A pesquisa traz várias orientações para novas campanhas. Inicialmente, o tema tratado não deve ser diretamente a pirataria, uma vez que a população não se interessa por esse tema especificamente. O ideal seria tratar da ética de forma mais abrangente, ressaltando o impacto que pequenas ações, ainda que aparentemente isoladas, podem ter na sociedade, como a falsificação de carteiras de estudante ou dar uma “caixinha” para um guarda.

Além disso, sugere-se evitar um tom acusatório e convidar o consumidor a mudar suas atitudes, mostrando que a permissividade dos brasileiros está passando da conta e criando uma imagem de um povo desonesto e, muitas vezes, violento.

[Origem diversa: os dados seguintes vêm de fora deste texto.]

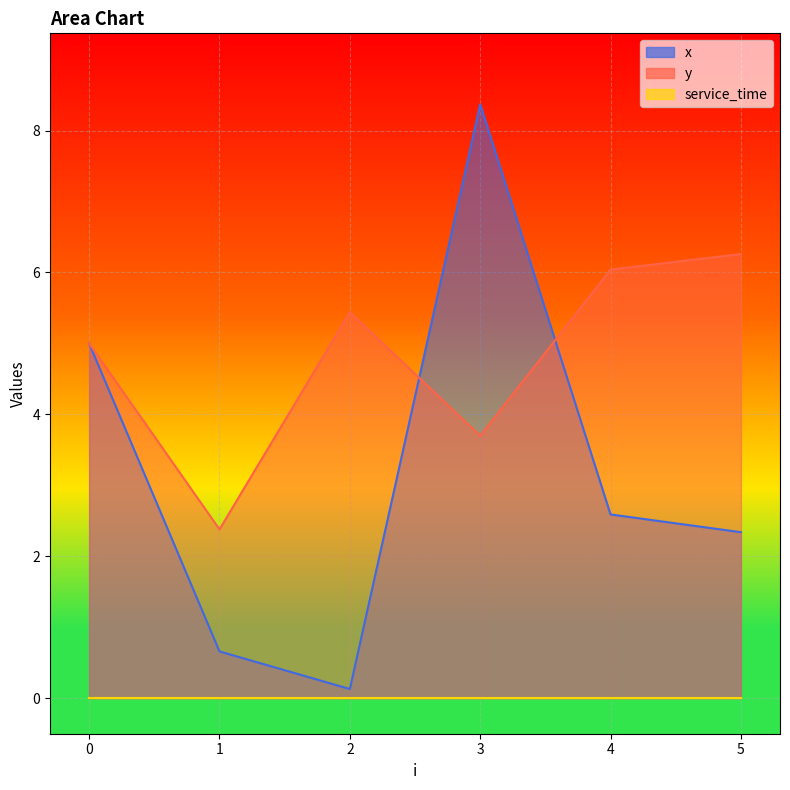

What is the minimum value for x?

0.1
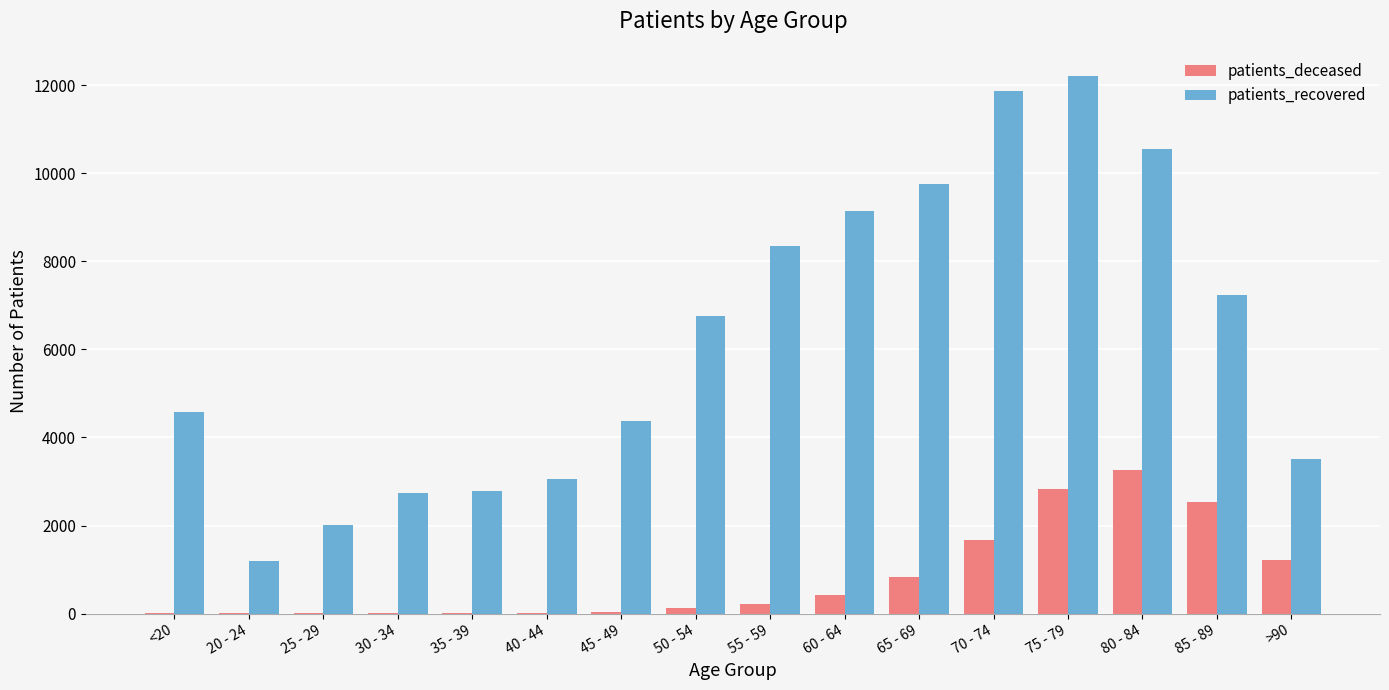

Count the number of data series in this chart.

2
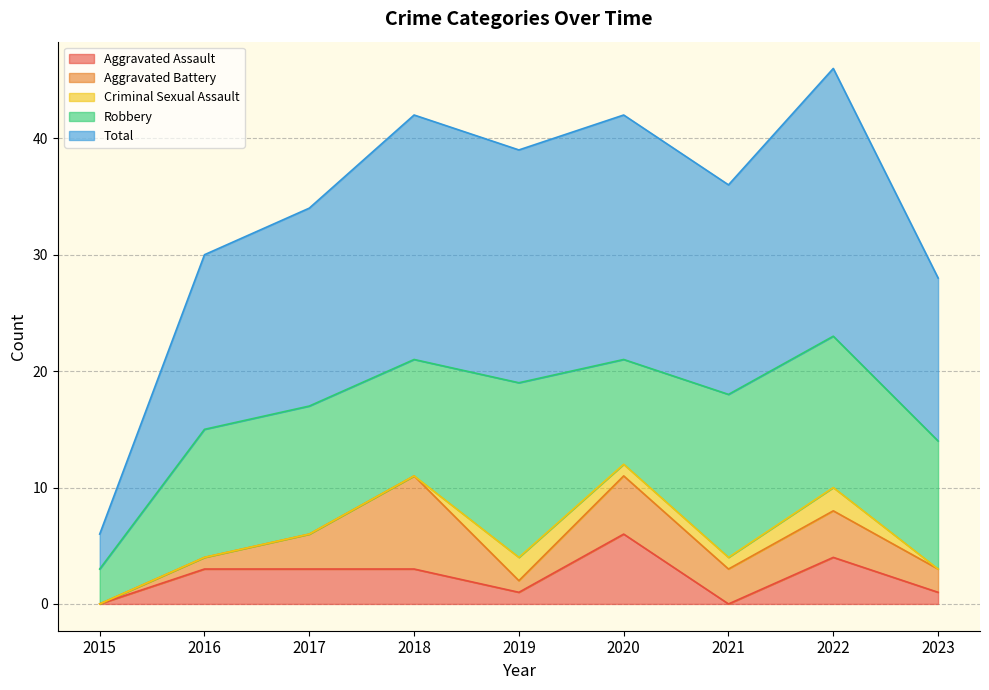

Which series changed the most between 2016 and 2017?

Aggravated Battery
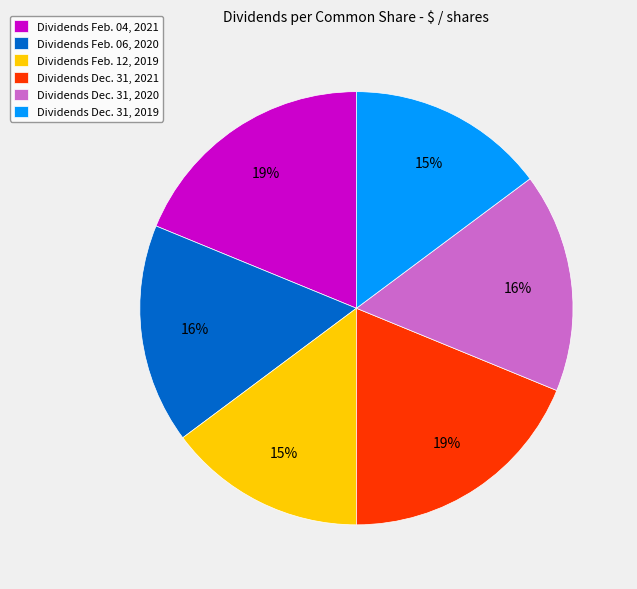

Is the sum of Dividends Feb. 04, 2021 and Dividends Feb. 06, 2020 greater than half?

No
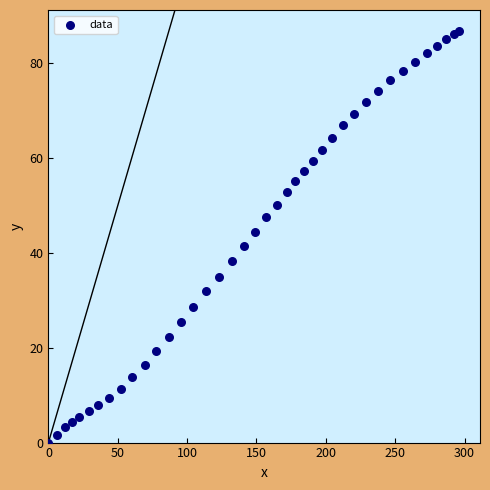

What is the range of X values (max minus min)?

296.3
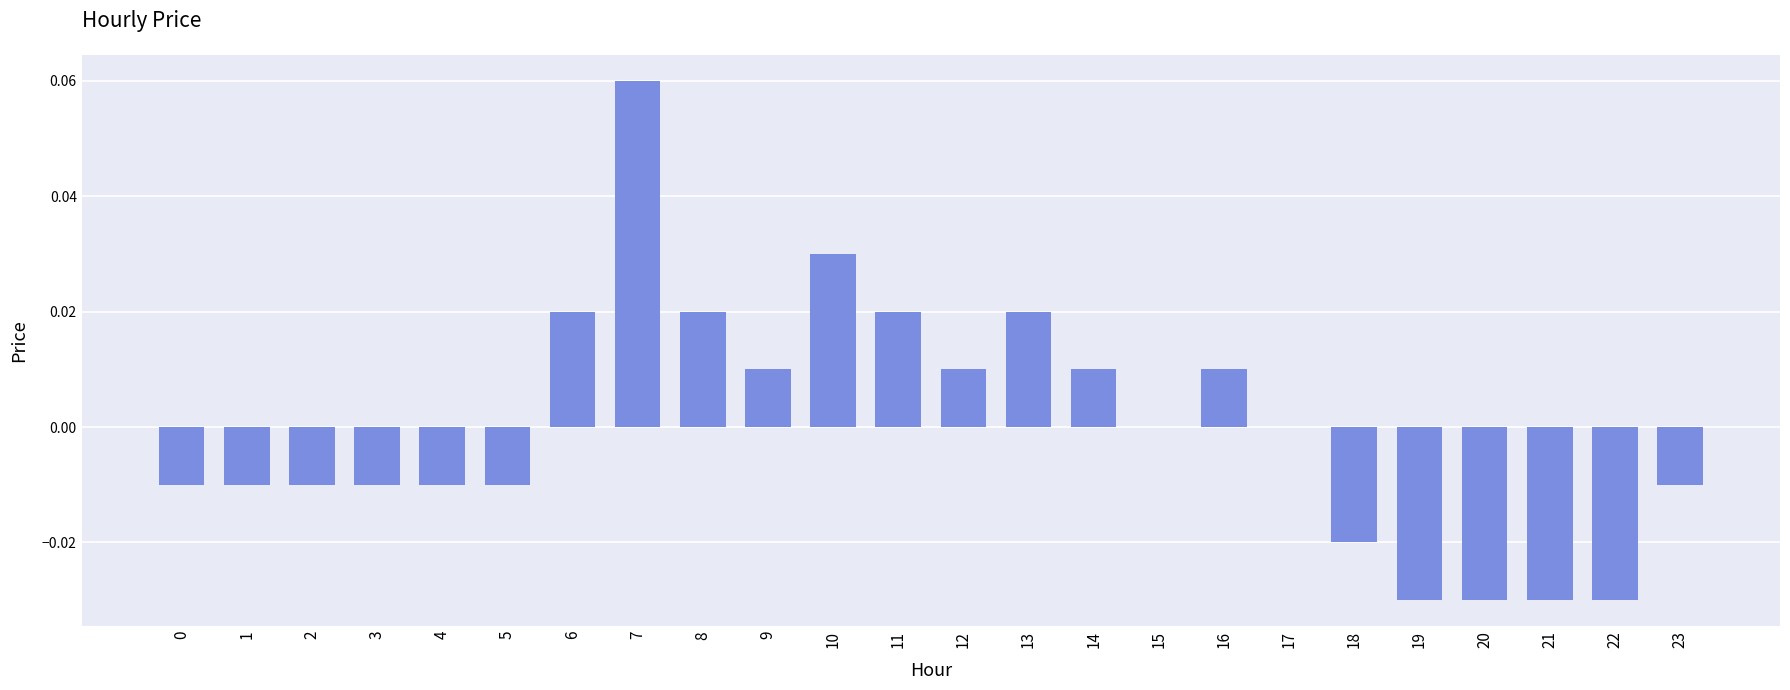

Which category has the highest value across all series?

7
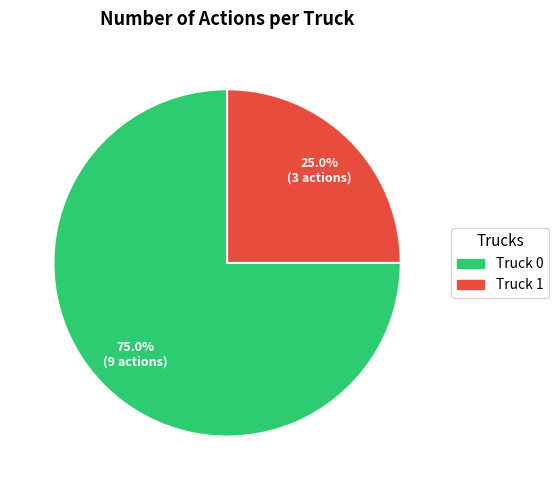

True or false: Truck 1 accounts for 25% of the total.

True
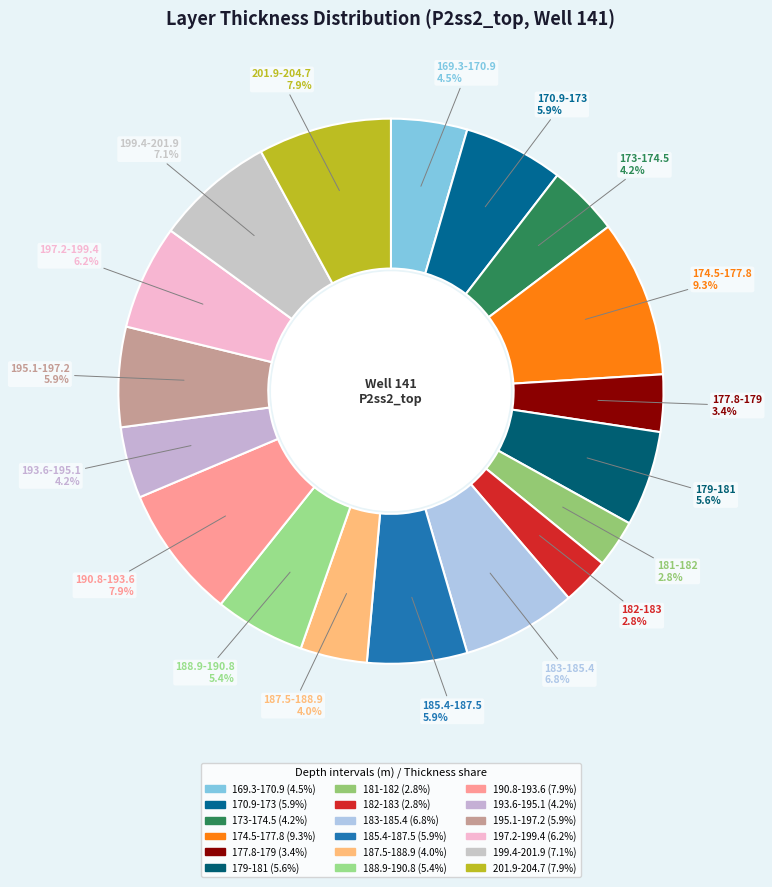

Which category has the smallest portion of the pie?

181-182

Os produtos mais falsificados são CDs, DVDs, roupas, calçados, óculos, programas para computador e medicamentos. No Brasil, a estimativa do Sindicato Nacional dos Auditores-Fiscais da Receita Federal (Unafisco) é de que, por ano, R$ 30 bilhões deixem de ser arrecadados em impostos. Dados da Universidade de Campinas (Unicamp) indicam que dois milhões de postos de trabalho deixam de ser criados no mercado formal, devido à prática do comércio ilegal.